Sonuç olarak Locke’un doğal hakları özel mülkiyetle özetlenebilir. Ne var ki özel mülkiyet Locke’un tanımından farklı olarak, yaşamı, bedeni, fikirleri ve sosyal ilişkileri de içerir boyuttadır. Bu bağlamda en özgür bireyin bahsedilen aşırı libertaryen bir sistemde yaşayan birey olduğunu söylemek hatalı olmaz. Yine de hatırlatmak isteriz ki bu sistemin refah getireceği hatta sürdürülebilir olup olmadığı bile ilgi alanımızın dışındadır. En özgür sistem Horkheimer’ın iddia ettiği gibi kollektifleşmiş değil, aksine son derece bireyselleşmiş ve toplum ve devlet baskısından arınmış bir sistemdir.

Sonuç
Bu yazıda üç ana tartışma ele alınmıştır. Öncelikle politik felsefenin üstünde döndüğü üç kavram olan birey-toplum-devlet üçlüsü incelenmiş, tanımlanmış tanımlara eleştiriler sunulmuştur. Öncelikle birey kavramı Kant’ın otonom öznesiyle özdeşleştirilmiş ve özgürlükle rasyonellik vurgusu yapılmıştır. Bu sırada özgürlük için metafizik bir tanımla rasyonellik için modern bir tanım verilmiştir. Özgürlük yapabilecek olduğumuz şeyler olarak tanımlanırken rasyonellik belirli bir bilgi setiyle çıkarları maksimize etmek olarak ele alınmıştır. Ardından toplum ve devlet tanımlanırken Toplum Sözleşmesi kuramları ele alınmıştır. Bu sırada toplum bireyin özgürlüklerini bireylerin birlikte yaşamaları için kısıtladıkları oluşum olarak tanımlanmış ve devlet ve toplumun oluşmasındaki bağ vurgulanmıştır. Tüm tanımların evrensel oldukları yani insan özelinde değil tüm zeki yaratıklar için geçerli oldukları ve günlük hayata uygunlukla basitlik ilkelerini sağladıkları vurgulanmıştır. Bu kavramsal tartışma sonraki bölümlere de bir nevi çerçeve görevi görmüştür.

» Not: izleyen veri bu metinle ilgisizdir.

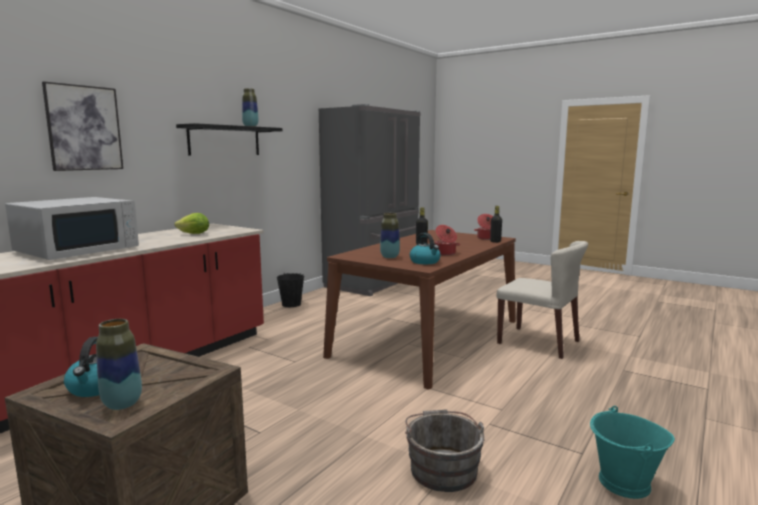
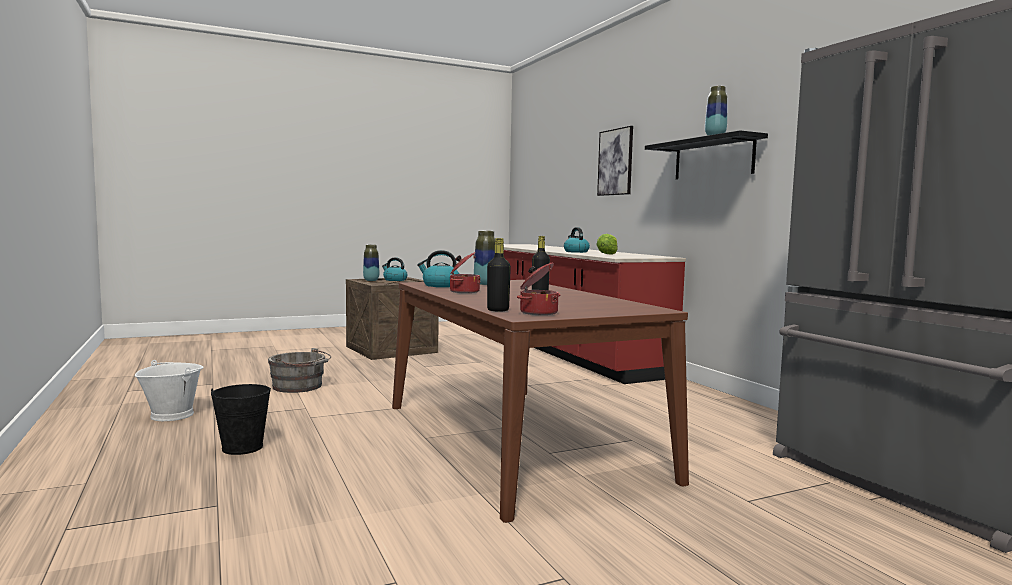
camera: 120 degrees right, 5 degrees down
(78, 249) = (563, 249): white microwave -> none
(153, 242) = (575, 252): none -> kettle
(291, 304) = (743, 408): black bucket -> black bucket (242, 447)
(539, 342) = (391, 496): beige chair -> none
(624, 483) = (172, 415): turquoise bucket -> white bucket

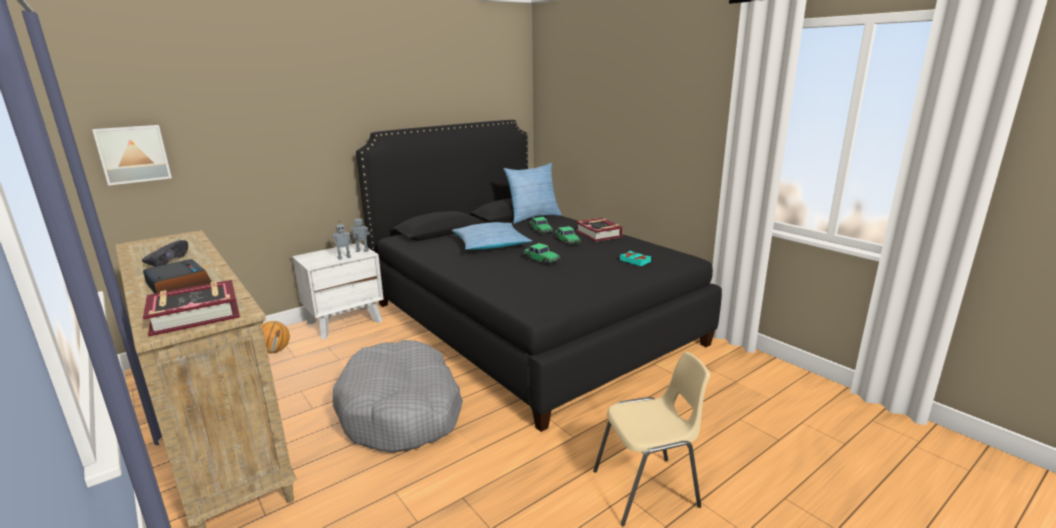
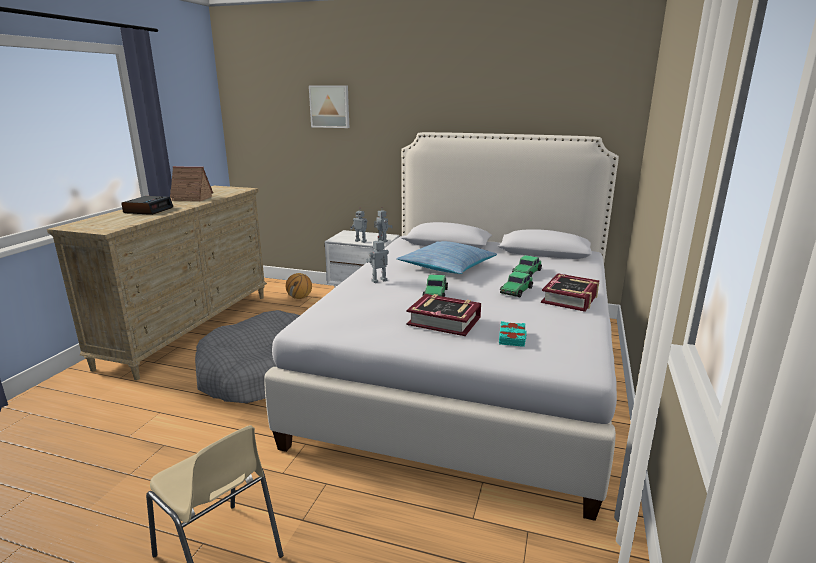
camera: 55 degrees right, 0 degrees up
(133, 154) = (257, 129): picture -> picture (330, 106)
(167, 261) = (190, 198): black shoe -> toy house
(195, 315) = (98, 225): book -> book (444, 321)
(483, 269) = (379, 281): none -> toy robot
(529, 323) = (468, 370): black bed -> white bed
(532, 217) = (561, 259): pillow -> none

İkinci kısımda Horkheimer’ın tezi üç iddiaya ayrılmış ve iddialar teker teker eleştirilmiştir. İlk iddia olan özgürlük, adalet gibi kavramların bireysel ve toplumsal kavramlar oldukları savı tartışılmadan, sağ duyulu olduğu için kabul edilmiştir. İkinci iddia, toplum ve bireyin birbirlerini yaratması üzerine saptanmış ve gelişmişlikle ilişkilendirilmiştir. Bu sırada Toplum Sözleşmesi kuramcıları ve İngiliz tarihçi Carr’ın toplum üzerine olan tezleri göz önüne alınarak bir modelleme geliştirilmiştir. Bu modellemenin sonucunda bireyin toplumu oluşturur nitelikte olduğu sonucuna varılmıştır. Artından da gelişmişlik tartışmasına dönülmüş ve doğal hal ve medeni hal arasındaki farklar göz önünde bulundurularak gelişmişliğin toplumsaldan çok bireysel bir süreç sonucu olduğu fikrine varılmıştır. Son olarak Horkheimer’ın kollektifleşmenin bireyi özgürleştirdiği iddiası ele alınmıştır. Marks ve Marksistlerin tezlerini de karşılaştırılmasından sonra kollektifleşmiş toplumların özgürlükleri kısıtlar nitelikte olduğu sonucuna varılmıştır. Bu sırada bir düşünce deneyi sunulmuş ve olası eleştiriler değerlendirilmiştir. Ardından tezin hatalı olduğu sonucuna varılmıştır.
Son kısımdaysa en özgür sistemin nasıl bir sistem olacağı sorusuna geçilmiş ve pozitif bir teori sunulmuştur. Bu teori Locke’un doğal haklar teorisinin genişletilmiş bir halidir ve temeline özel mülkiyeti almaktadır. Özel mülkiyet tanımı yalnızca metalardan çıkarılmış ve yaşam, beden, düşünce ve toplumsallık alanlarına da genişletilmiştir. Bu sayede Locke’un doğal hakları özel mülkiyete indirgenmiş ve aynı zamanda en özgür sistem kabaca tanımlanmıştır. Varılan sonuçsa toplumun ve devletin bu doğal hakların ya da özel mülkiyetin garantörlüğünü yaptığı ve başka hiçbir şeye dokunmadığı aşırı libertaryen bir sistem olarak öne sürülmüştür. Ne var ki sürdürülebilirlik ya da refah gibi tartışmalar, Horkheimer’ın özgürlük vurgusu sebebiyle göz ardı edilmiştir. Q.E.D.